From: Treating anemia of chronic kidney disease in the primary care setting: cardiovascular outcomes and management recommendations

Intervention Significance
Identification and clinical evaluation
Screening Patients with CKD should be evaluated for the presence of anemia once GFR reaches 60 mL/min. Kidney function (and Hb level) should be assessed in all patients with cardiovascular disease and diabetes.
Hematological work-up
Hb Determines severity of anemia. Hb is a more reliable surrogate marker than hematocrit. Dosages of erythropoietic agents are titrated to the absolute Hb value, taking into account the relative increase from the last dosage.
Complete blood count (MCH, MCV, MCHC, white blood cell count, platelet count) Information on: potential folate and vitamin B12 deficiency (high MCV indicative of macrocytosis); iron deficiency (low MCH indicative of hypochromia); and capacity of bone marrow function.
Absolute reticulocyte count Determination of proliferative activity
Serum ferritin Assessment of iron storage reserves (target, 200 ng/mL). There is little evidence to suggest treating patients with levels >500 ng/mL is worthwhile.
TSAT or Hb content in reticulocytes Iron balance and distribution (TSAT target > 20%).
Target risk factors Progression of CKD can be delayed by tight control of blood pressure, blood glucose, and proteinuria.

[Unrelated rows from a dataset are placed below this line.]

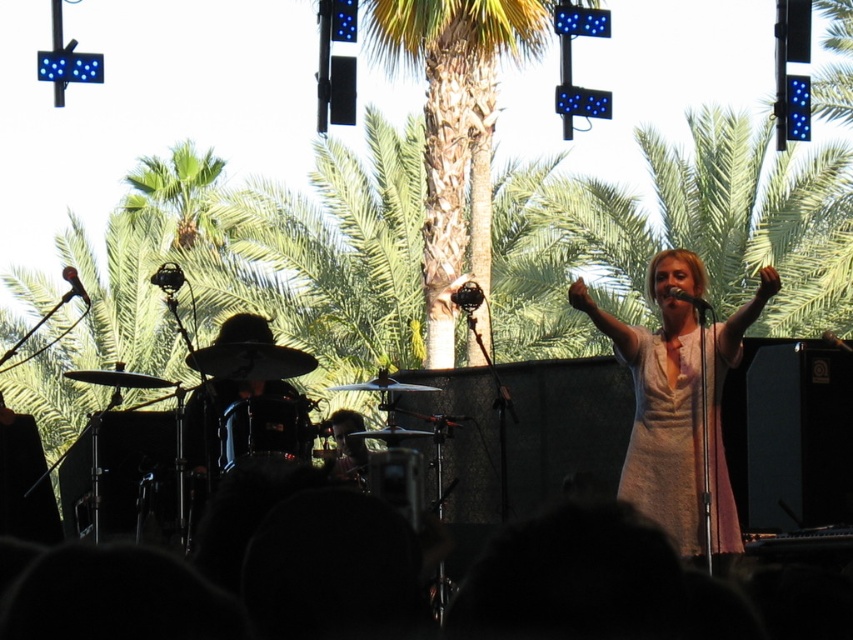
You are a photographer at the concert. You want to take a photo of the white matte dress at center and the black matte microphone at upper left. Which object should you focus on first if you need to capture the one that is taller?

The white matte dress at center is much taller than the black matte microphone at upper left, so you should focus on the white matte dress at center first.

You are a photographer standing at the camera position. You want to take a closeup shot of the white matte dress at center. The camera has a maximum zoom range of 5 meters. Can you capture the dress in focus without moving closer?

The white matte dress at center and camera are 7.33 meters apart, which exceeds the camera maximum zoom range of 5 meters. Therefore, you cannot capture the dress in focus without moving closer.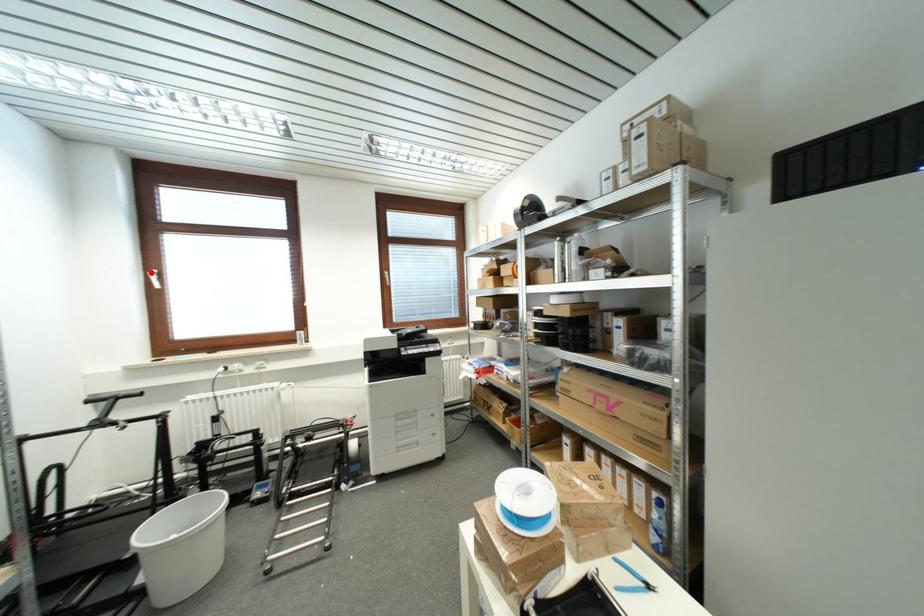
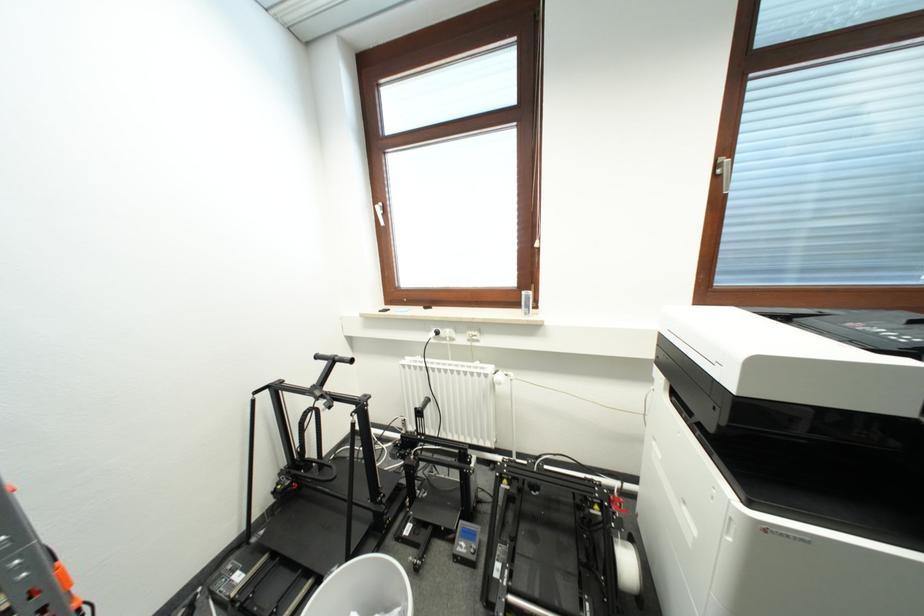
Where in the second image is the point corresponding to the highlighted location from the first image?

(379, 206)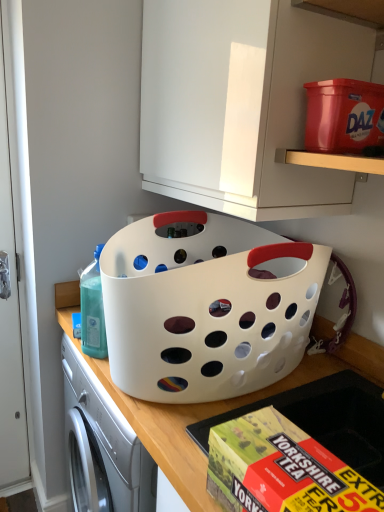
Question: Does yellow cardboard box at lower center have a lesser width compared to white glossy cabinet at upper center?

Choices:
 (A) yes
 (B) no

Answer: (A)

Question: Is yellow cardboard box at lower center not inside white glossy cabinet at upper center?

Choices:
 (A) no
 (B) yes

Answer: (B)

Question: Is white glossy cabinet at upper center completely or partially inside yellow cardboard box at lower center?

Choices:
 (A) yes
 (B) no

Answer: (B)

Question: Is the depth of yellow cardboard box at lower center less than that of white glossy cabinet at upper center?

Choices:
 (A) no
 (B) yes

Answer: (B)

Question: Considering the relative sizes of yellow cardboard box at lower center and white glossy cabinet at upper center in the image provided, is yellow cardboard box at lower center bigger than white glossy cabinet at upper center?

Choices:
 (A) no
 (B) yes

Answer: (A)

Question: Could you tell me if yellow cardboard box at lower center is facing white glossy cabinet at upper center?

Choices:
 (A) yes
 (B) no

Answer: (B)

Question: Is white plastic basket at center at the left side of white glossy cabinet at upper center?

Choices:
 (A) no
 (B) yes

Answer: (B)

Question: Can you confirm if white plastic basket at center is wider than white glossy cabinet at upper center?

Choices:
 (A) yes
 (B) no

Answer: (A)

Question: Is white plastic basket at center not close to white glossy cabinet at upper center?

Choices:
 (A) yes
 (B) no

Answer: (B)

Question: Is white plastic basket at center oriented towards white glossy cabinet at upper center?

Choices:
 (A) yes
 (B) no

Answer: (B)

Question: Is white plastic basket at center smaller than white glossy cabinet at upper center?

Choices:
 (A) no
 (B) yes

Answer: (A)

Question: Considering the relative sizes of white plastic basket at center and white glossy cabinet at upper center in the image provided, is white plastic basket at center taller than white glossy cabinet at upper center?

Choices:
 (A) yes
 (B) no

Answer: (A)

Question: Considering the relative sizes of yellow cardboard box at lower center and matte plastic storage box at upper right in the image provided, is yellow cardboard box at lower center wider than matte plastic storage box at upper right?

Choices:
 (A) no
 (B) yes

Answer: (A)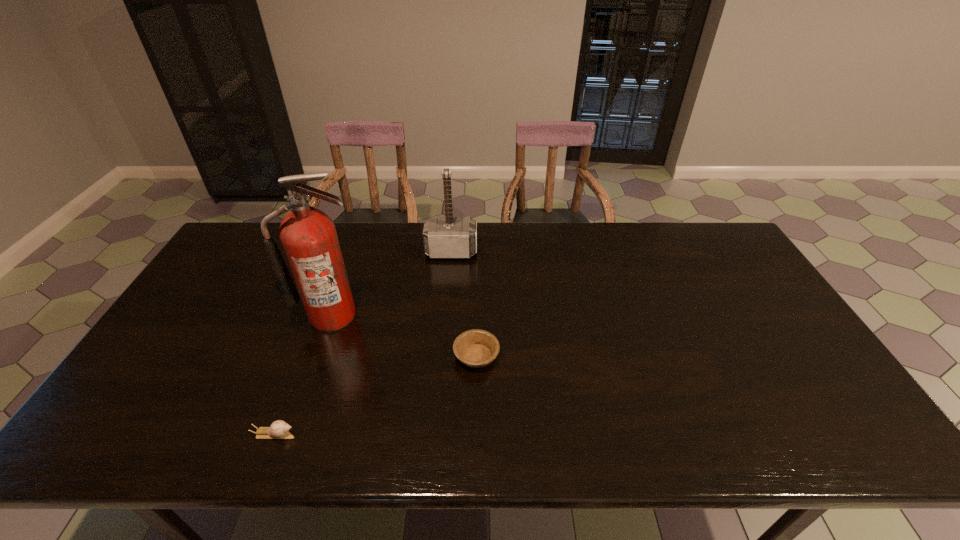
Image resolution: width=960 pixels, height=540 pixels. Find the location of `the second farthest object`. the second farthest object is located at coordinates (308, 235).

This screenshot has width=960, height=540. In order to click on the tallest object in this screenshot , I will do `click(308, 235)`.

The height and width of the screenshot is (540, 960). In order to click on the farthest object in this screenshot , I will do `click(444, 237)`.

This screenshot has width=960, height=540. In order to click on the second tallest object in this screenshot , I will do `click(444, 237)`.

You are a GUI agent. You are given a task and a screenshot of the screen. Output one action in this format:
    pyautogui.click(x=<x>, y=<y>)
    Task: Click on the nearest object
    
    Given the screenshot: What is the action you would take?
    pyautogui.click(x=279, y=429)

You are a GUI agent. You are given a task and a screenshot of the screen. Output one action in this format:
    pyautogui.click(x=<x>, y=<y>)
    Task: Click on the bowl
    
    Given the screenshot: What is the action you would take?
    pyautogui.click(x=475, y=348)

Locate an element on the screen. Image resolution: width=960 pixels, height=540 pixels. free space located on the front of the tallest object near the operation label is located at coordinates (320, 353).

Identify the location of vacant space located 0.110m for striking with the head of the third shortest object. (449, 284).

Locate an element on the screen. blank space located 0.200m on the shell of the escargot is located at coordinates (384, 434).

I want to click on vacant region located 0.060m on the left of the third farthest object, so click(x=431, y=356).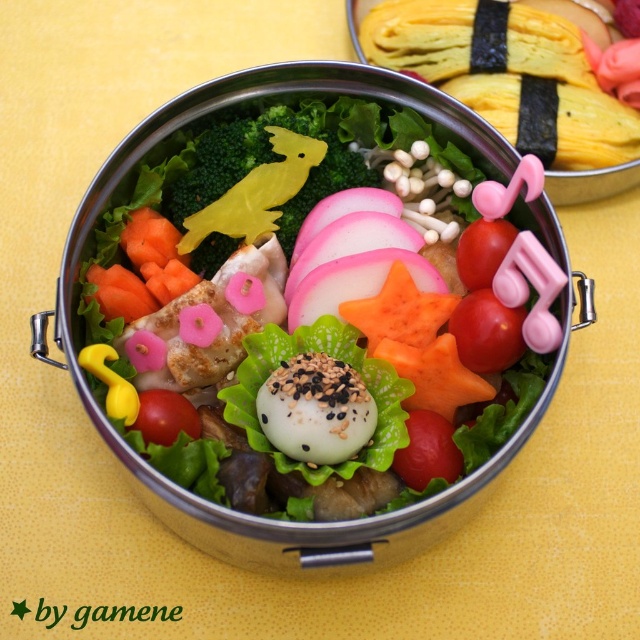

Stimulants of erythropoiesis Recommended in anemic patients to maintain Hb levels between 11.0 g/dL and 12.0 g/dL. Monthly follow-up is required to ensure the regimen does not raise Hb >12 g/dL and/or induce hypertension.
Iron Oral iron preparations (FeSO4, Niferex, Proferrin, etc.) may be sufficient to raise iron stores, though monthly IV iron supplementation may be required to ensure optimal erythropoiesis in patients with iron-deficiency anemia. Iron gluconate or iron sucrose are safer than iron dextran, which has been associated with anaphylaxis. Emerging IV iron agents are designed to minimize free iron and oxidative stress; an emerging oral iron agent utilizes the heme iron receptor in the gut for enhanced absorption.
Nutritional supplements Oral supplementation of folate, pyridoxine and vitamin B12 (and other vitamins) is a rational choice in malnourished patients.
Androgens Not recommended.
  1. MCH = mean corpuscular hemoglobin; MCV = mean corpuscular volume; MCHC = mean corpuscular hemoglobin concentration, Hb = hemoglobin; TSAT = serum transferrin saturation.